Churches are increasingly attentive to the needs of people who are “blue” this Christmas. They are creating sacred space and hospitable settings to include those who face various kinds of losses, grief or depression. Such services are reflective, accepting the reality of where we are emotionally. They offer a message of hope and the assurance of God’s presence with us in the midst of our darkness. These services are known as Blue Christmas or the Longest Night. There are numerous examples of these services on the internet. We have three such services on our website.
Blue Christmas Service Sample 1
Bonnie’s Blue Christmas Sample 2
Blue Christmas Service Sample 3
We have all been deeply affected by the senseless shootings at Fort Hood. Post Traumatic Stress Disorder (PTSD) has become a major mental health issue with our U.S. service members. Psychological issues surrounding trauma affect families, friends, a community and our nation. We pray that this tragic event at Fort Hood will raise awareness about PTSD and other psychological disorders associated with trauma. Faith communities can and should provide a supportive community for those affected by trauma of all kinds. An article, How Faith Communities Can Help Veteran’s and Their Families Readjust by VA Chaplain, David Lundell is available on the Mental Health Ministries Home page.
Rev.

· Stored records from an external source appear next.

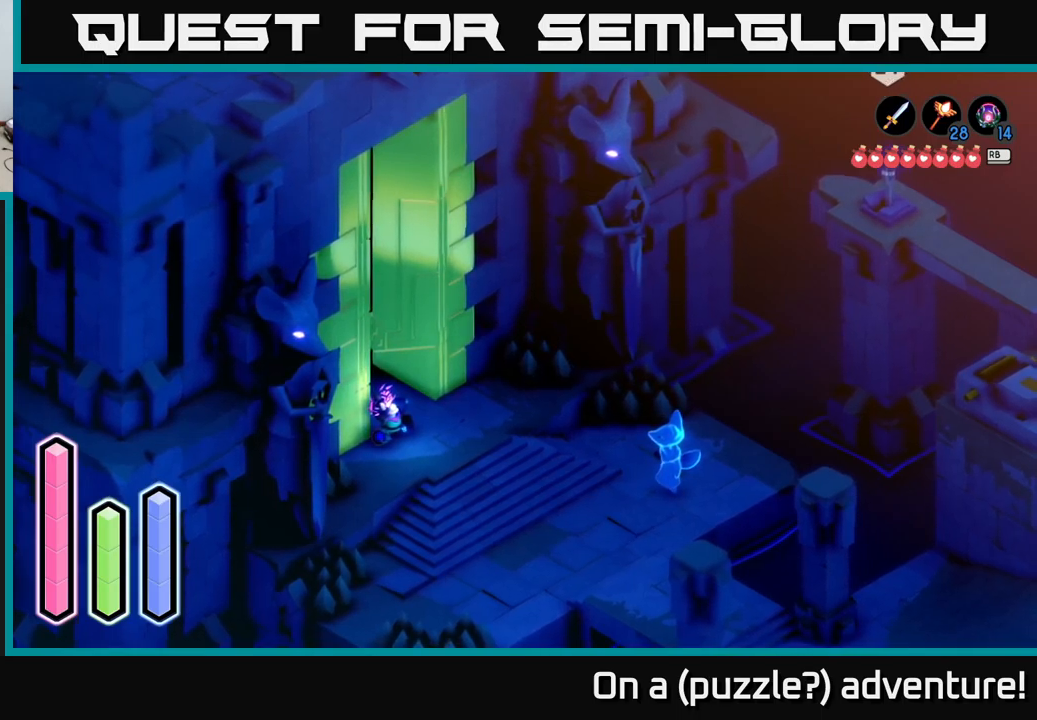
{"buttons": ["DPAD_DOWN"], "left_stick": "center", "right_stick": "center", "events": [[84, "DPAD_UP", "up"], [167, "DPAD_RIGHT", "down"], [267, "DPAD_RIGHT", "up"], [367, "DPAD_DOWN", "down"]]}
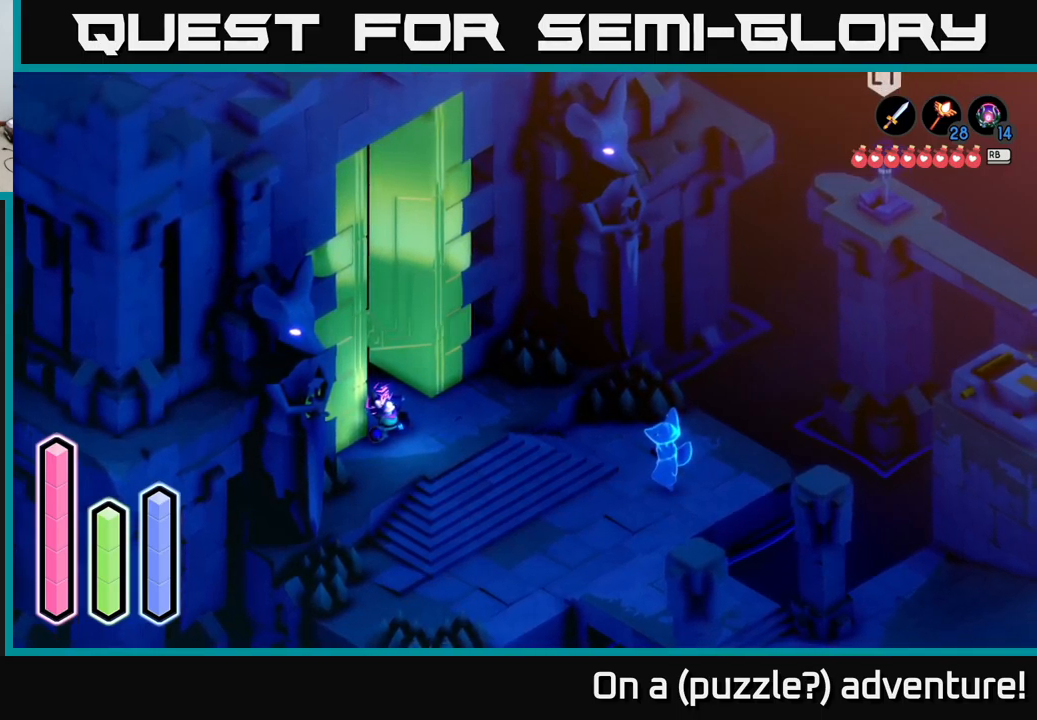
{"buttons": [], "left_stick": "center", "right_stick": "center", "events": [[17, "DPAD_DOWN", "up"], [100, "DPAD_RIGHT", "down"], [217, "DPAD_RIGHT", "up"]]}
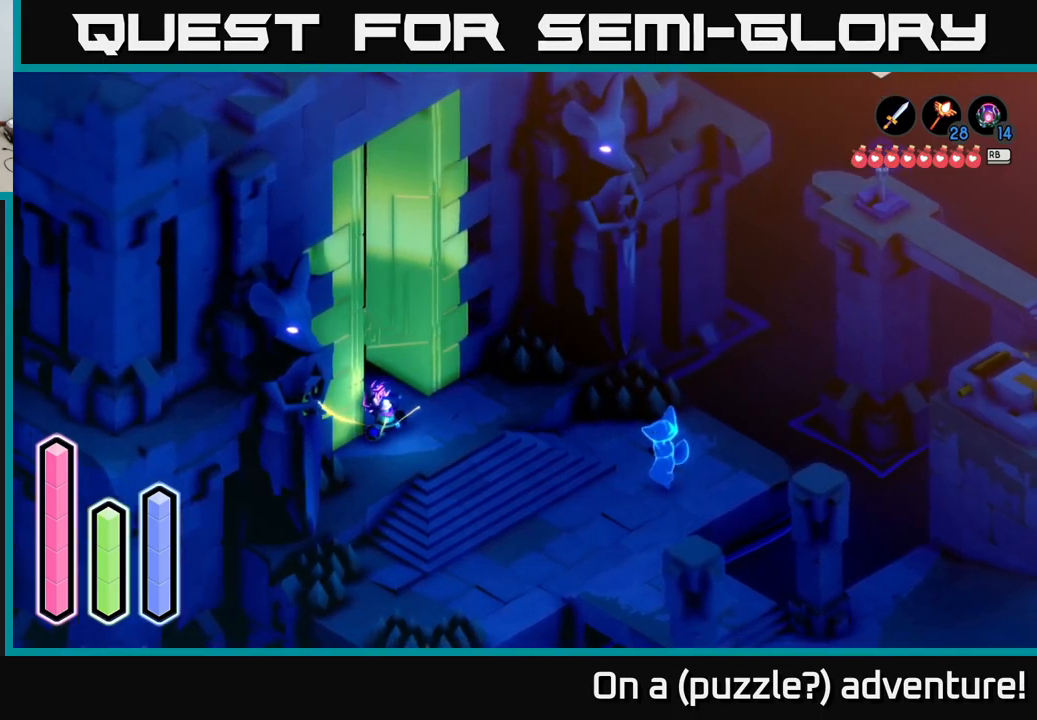
{"buttons": [], "left_stick": "center", "right_stick": "center", "events": []}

Jackson Day began his career as an Army Chaplain in Vietnam, and is a clergy member of the United Methodist Baltimore-Washington Conference. The experience of war has shaped his interest in psychological trauma. Over a period of six years he worked with a team of psychologists to produce Risking Connection in Faith Communities: A Training Curriculum for Faith Leaders Supporting Trauma Survivors, an adaptation for clergy in congregations of the first Risking Connection work which was oriented to those working with adult survivors of child abuse in the public mental health sector.
The five propositions around which Risking Connection in Health Communities is organized are: (1) The experience of trauma can wound human beings in six major realms, many of which affect the formation of relationships; (2) Relationships are central to healing from trauma; (3) Because humans are spiritual beings, trauma affects our relationship with God, and our relationship with God contributes to our healing from trauma; (4) Those who help trauma survivors will also be personally affected by the survivor’s experience and response to the trauma; and (5), Communities in general, and faith communities in particular, extend the web of relationships, both with others and with God. For information on this book and training opportunities, visit www.riskingconnection.com.

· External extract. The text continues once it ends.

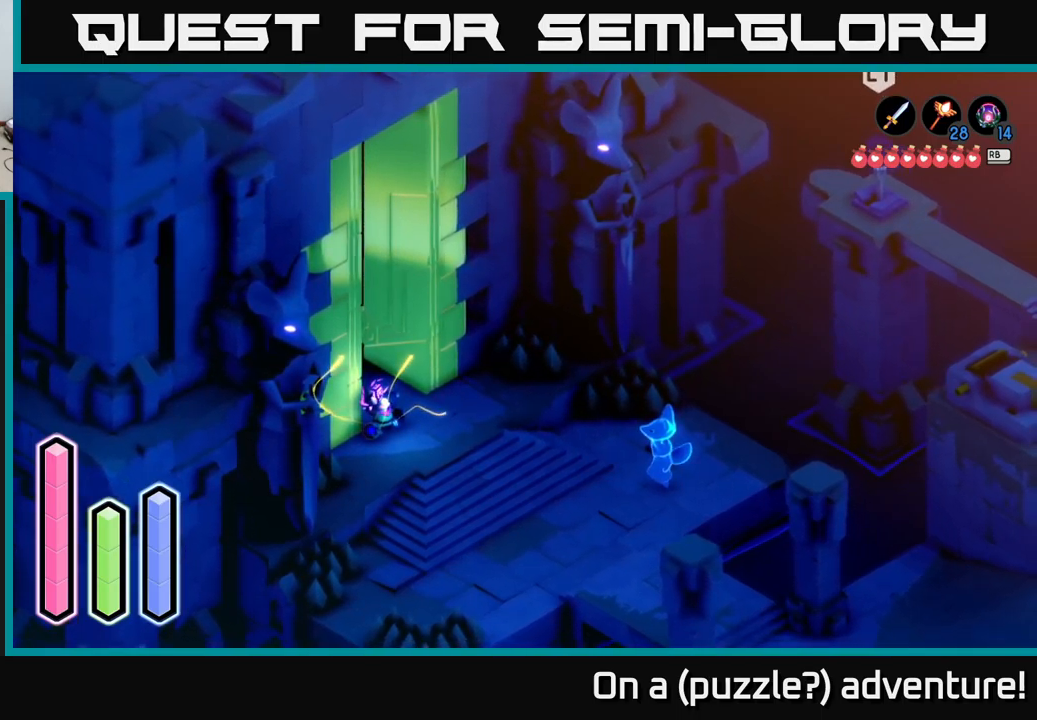
{"buttons": [], "left_stick": "right", "right_stick": "center", "events": [[367, "left_stick", "right"]]}
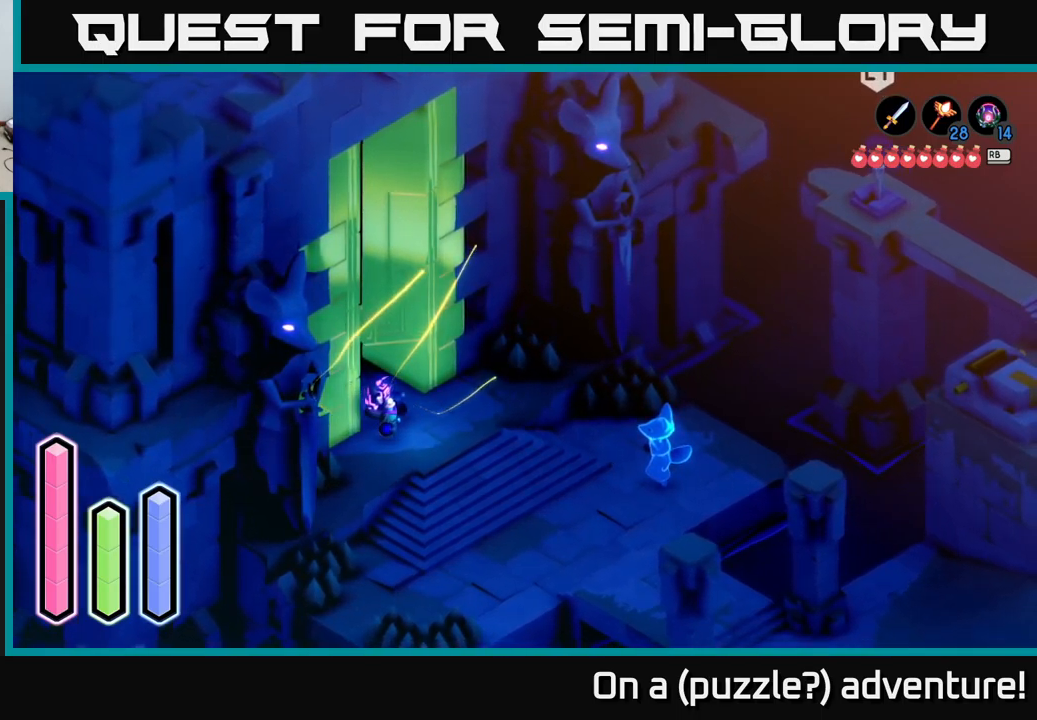
{"buttons": [], "left_stick": "center", "right_stick": "center", "events": [[200, "left_stick", "up-right"], [400, "left_stick", "center"]]}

Persons working in the area of spirituality and mental illness gathered in St. Louis, MO, last month for a national conference, Pathways to Promise - Companions on the Road to Recovery – New Pathways for the 21st Century.
Some of the speakers included Mike Fitzpatrick, Executive Director of NAMI, Dr. Ken Thompson, Medical Director for SAMHSA, Dr. Doug Ronsheim, Executive Director of the American Association of Pastoral Counselors and other national speakers working in the area of spirituality and mental illness. St Louis will be the site of a Mental Health Training Cooperative pilot project.

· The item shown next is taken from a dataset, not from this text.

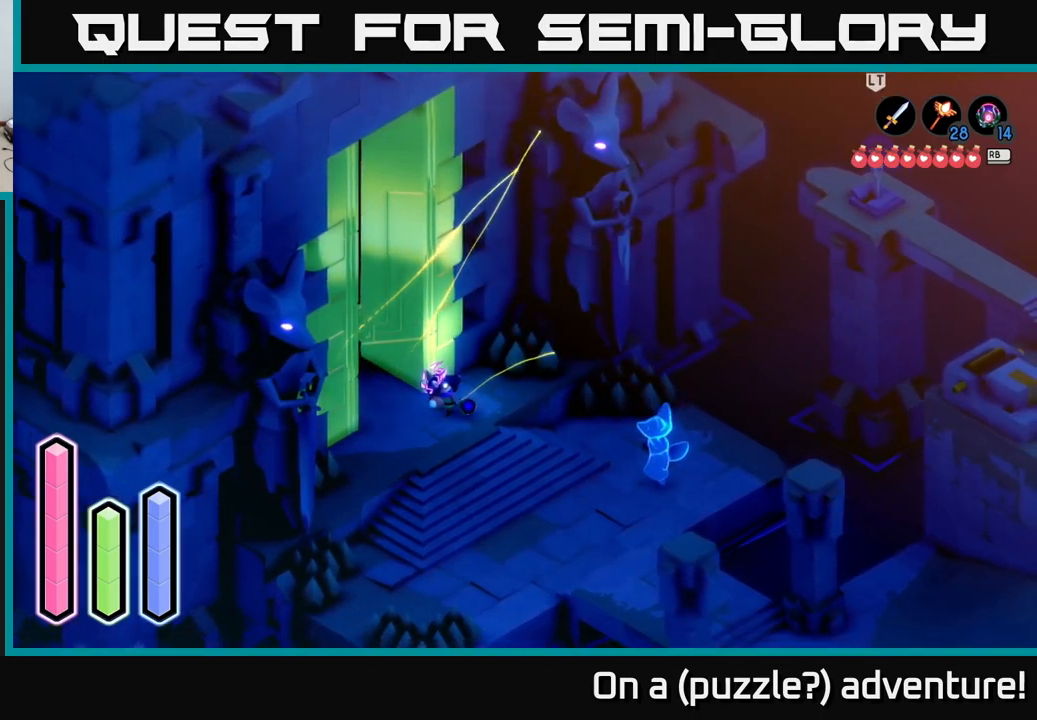
{"buttons": [], "left_stick": "up-right", "right_stick": "center", "events": [[434, "left_stick", "up-right"]]}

Pathways to Promise – www.pathways2promise.org
Picture: From left to right, Dr. Gary Milstein (City College of New York), Rev. Craig Rennebohm (Seattle Mental Health Chaplaincy), Rev. Bob Dell (Pathways to Promise, Director), and Dr. Doug Ronsheim (AAPC, Director)
A fascinating article from the New York Times describes a collaboration between Mercy Medical Center in Merced, California, and local shamans to provide culturally sensitive treatment to the Hmong community. This novel training program introduces shamans to the principles of Western medicine as part of a national movement to include a person’s cultural beliefs and values when decisions are made about medical treatment. Certified shamans have the same unrestricted access to patients given to clergy members. This partnership demonstrates the benefits to the patient and family when trust is built between Western medicine and the faith leaders of various cultures. Working together, they have made significant improvements to the medical provided to members of the Hmong community. The article, by Patricia Leigh Brown, can be found at www.nytimes.com/2009/09/20/us/20shaman.html
I was privilege to be part of an interfaith panel to address the “hard questions” at the NAMI national convention this past summer. The panel included Rabbi Raphael Asher, Imam Dr. Amer Araim and I represented the Christian faith. Rev. Craig Rennebohm, Seattle Mental Health Chaplain, was the moderator. You can read an article on this workshop published in the fall edition of the NAMI Advocate.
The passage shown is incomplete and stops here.